Well, I ended up getting my mount done by Beatles and Bones in North Canton. I just didn't want to take a chance of screwing up the skull, because quite frankly, I may never shoot another deer this big again. Didn't get the camo dip - I might try that with another mount in the future. I think it turned out great! Thanks for everyone's help.


----------



## threeten (Feb 5, 2014)

Looks good!!


----------



## ya13ya03 (Sep 21, 2010)

Nice looking mount.


----------



## buckbob (Jun 14, 2017)

i bought a buck boiler from cabelas its plastic bucket with heating element and pulses a current in the boiling water to knock meat loose then pressure washer to finish it off it says to put automatic dishwasher powder in water imagine its to cut grease and helps with whitening scull takes bout an hour in bucket it works really well


----------



## fastwater (Apr 1, 2014)

Looks excellent sizzle.


----------



## Burkcarp1 (Dec 24, 2016)

View attachment 293621
Here is my sons from this year.

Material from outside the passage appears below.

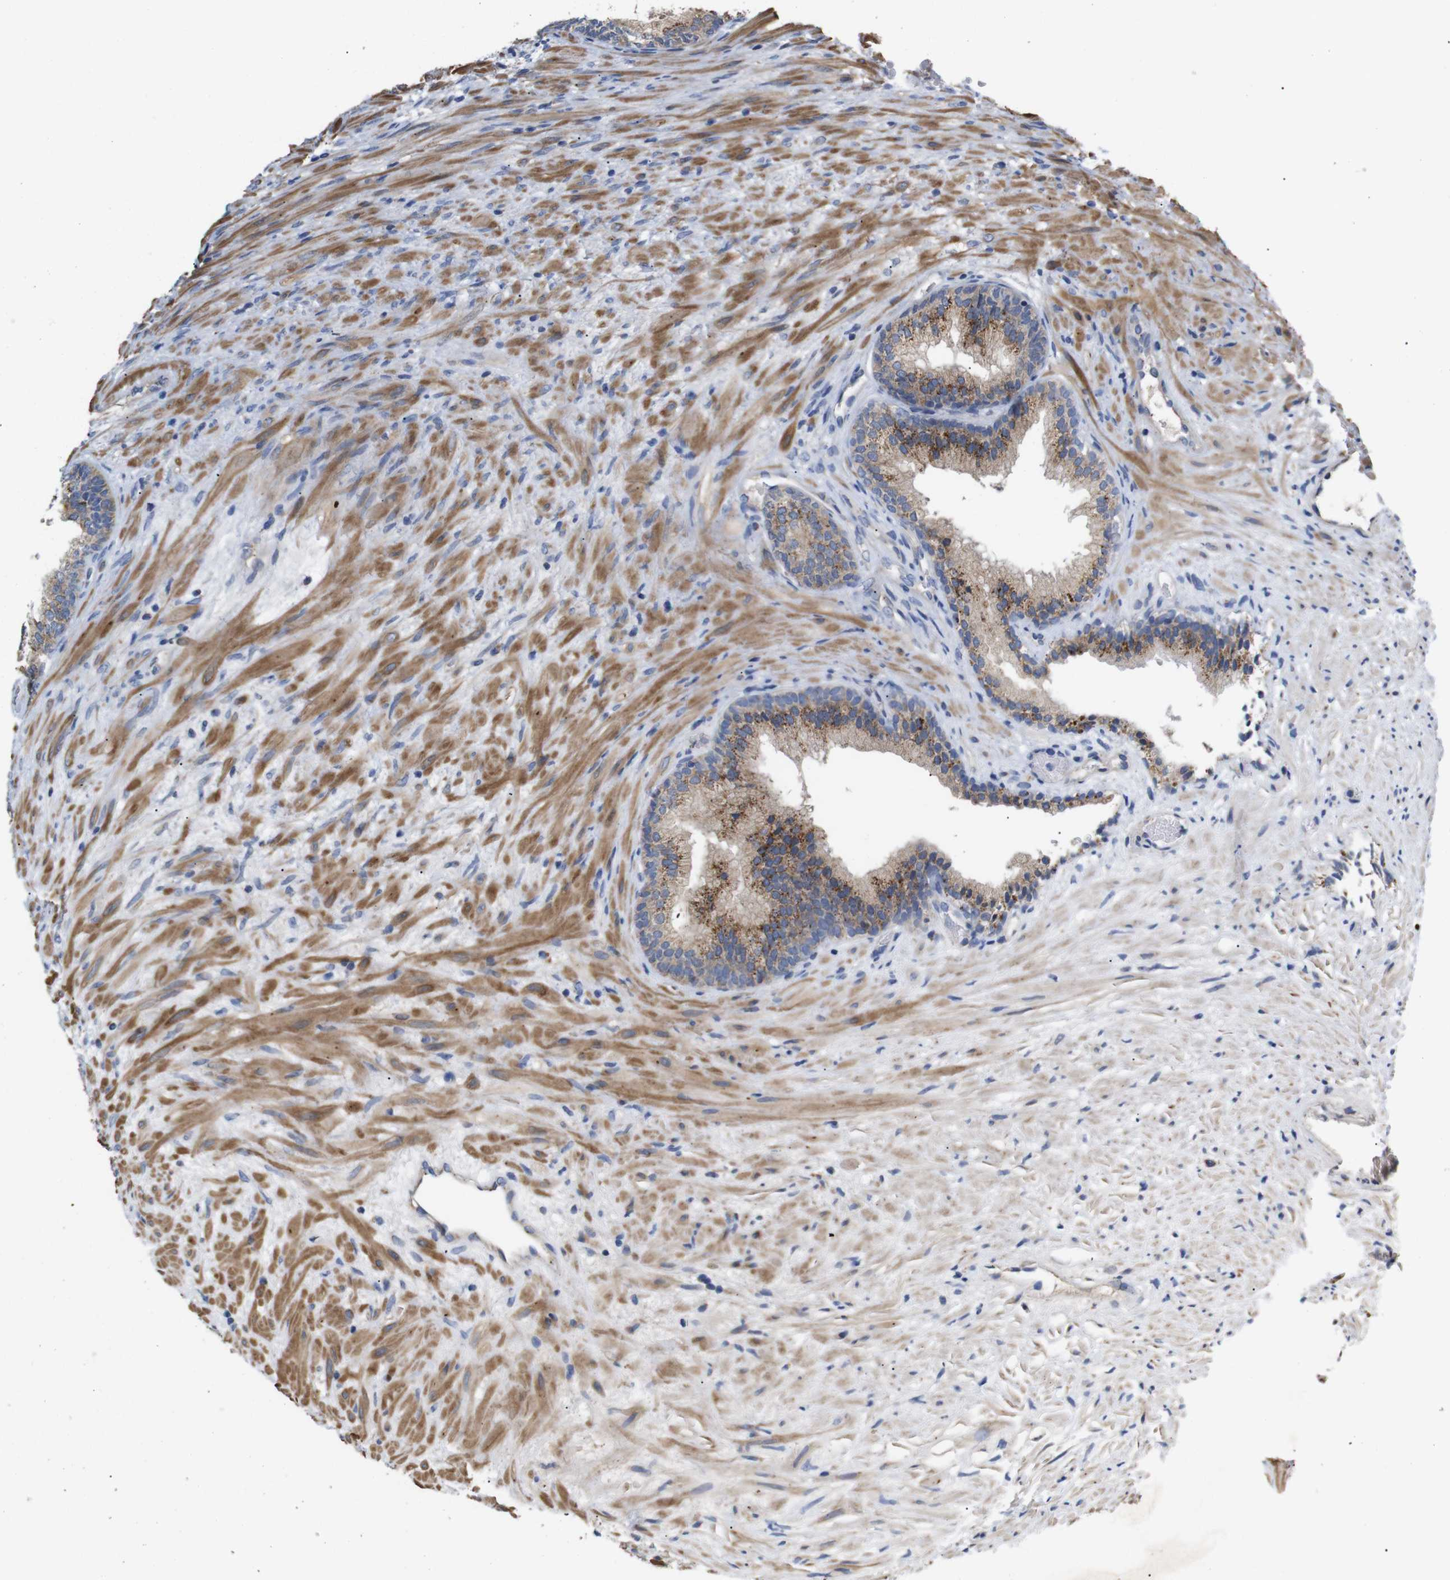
{"staining": {"intensity": "moderate", "quantity": ">75%", "location": "cytoplasmic/membranous"}, "tissue": "prostate", "cell_type": "Glandular cells", "image_type": "normal", "snomed": [{"axis": "morphology", "description": "Normal tissue, NOS"}, {"axis": "topography", "description": "Prostate"}], "caption": "Immunohistochemistry image of normal prostate: human prostate stained using immunohistochemistry displays medium levels of moderate protein expression localized specifically in the cytoplasmic/membranous of glandular cells, appearing as a cytoplasmic/membranous brown color.", "gene": "LRRC55", "patient": {"sex": "male", "age": 76}}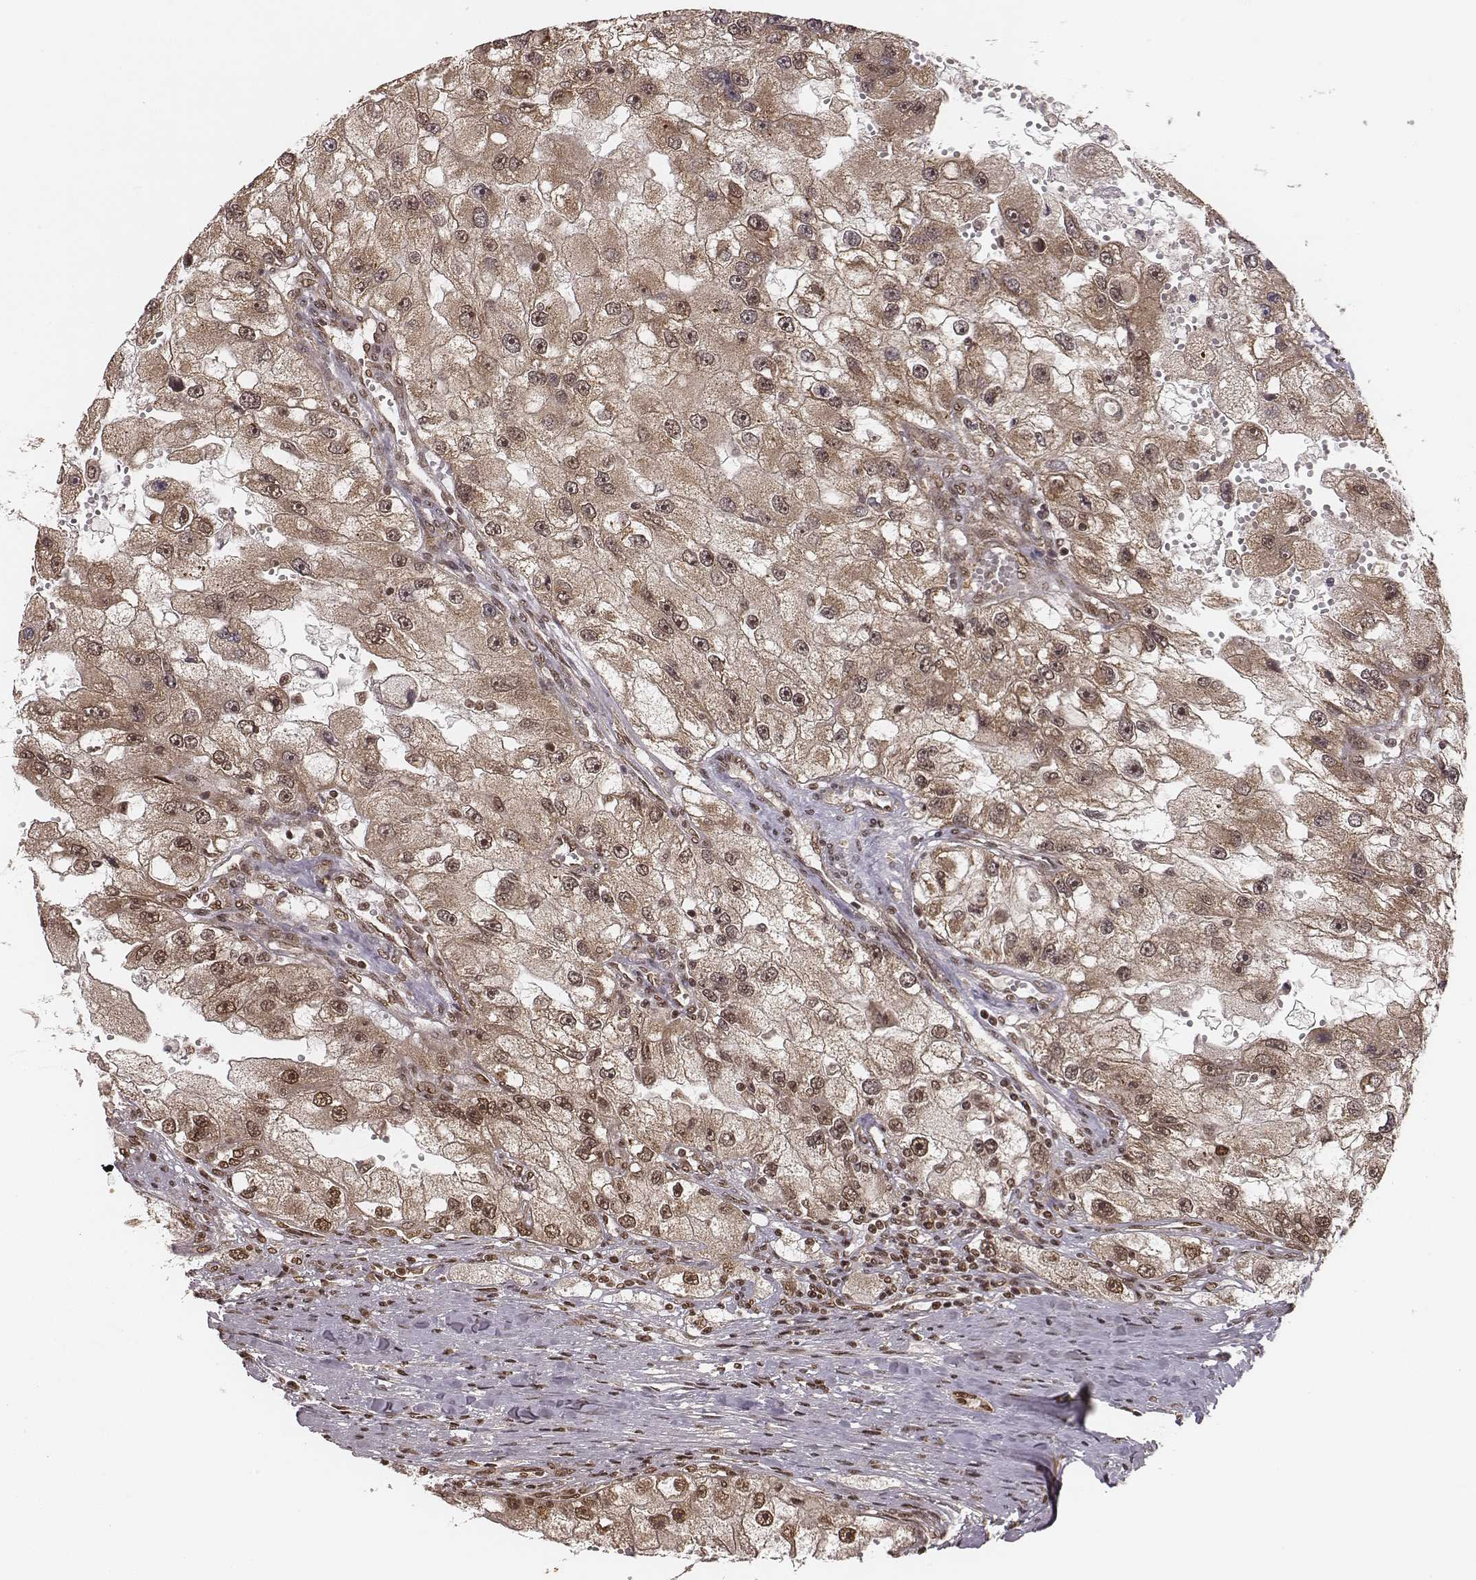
{"staining": {"intensity": "strong", "quantity": ">75%", "location": "cytoplasmic/membranous,nuclear"}, "tissue": "renal cancer", "cell_type": "Tumor cells", "image_type": "cancer", "snomed": [{"axis": "morphology", "description": "Adenocarcinoma, NOS"}, {"axis": "topography", "description": "Kidney"}], "caption": "Tumor cells demonstrate high levels of strong cytoplasmic/membranous and nuclear staining in approximately >75% of cells in renal cancer. The protein of interest is shown in brown color, while the nuclei are stained blue.", "gene": "NFX1", "patient": {"sex": "male", "age": 63}}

My son in law did the work.


----------



## Carpn (Apr 5, 2004)

Here's the last one I did .


----------



## fastwater (Apr 1, 2014)

All great looking!
You guys are just gonna 'make' me mount another head aren't you.


----------



## Carpn (Apr 5, 2004)

Yep , were twisting your arm bad . 

Honestly , I am growing to prefer the skull mounts . They are simple , show the rack off well . Don't take up much room either . I got my deer from the 2018 season mounted but I'm gonna be hard pressed to mount another . 
My wife doesn't like them all looking at her when she goes in the basement . . 
I just tell her not to make eye contact with them and it'll be ok .


----------



## Burkcarp1 (Dec 24, 2016)

fastwater said:


> All great looking!
> You guys are just gonna 'make' me mount another head aren't you.


The only problem with that is you have to shoot one first....


----------



## fastwater (Apr 1, 2014)

Burkcarp1 said:


> The only problem with that is you have to shoot one first....


You mean Kroger does not sell them???


----------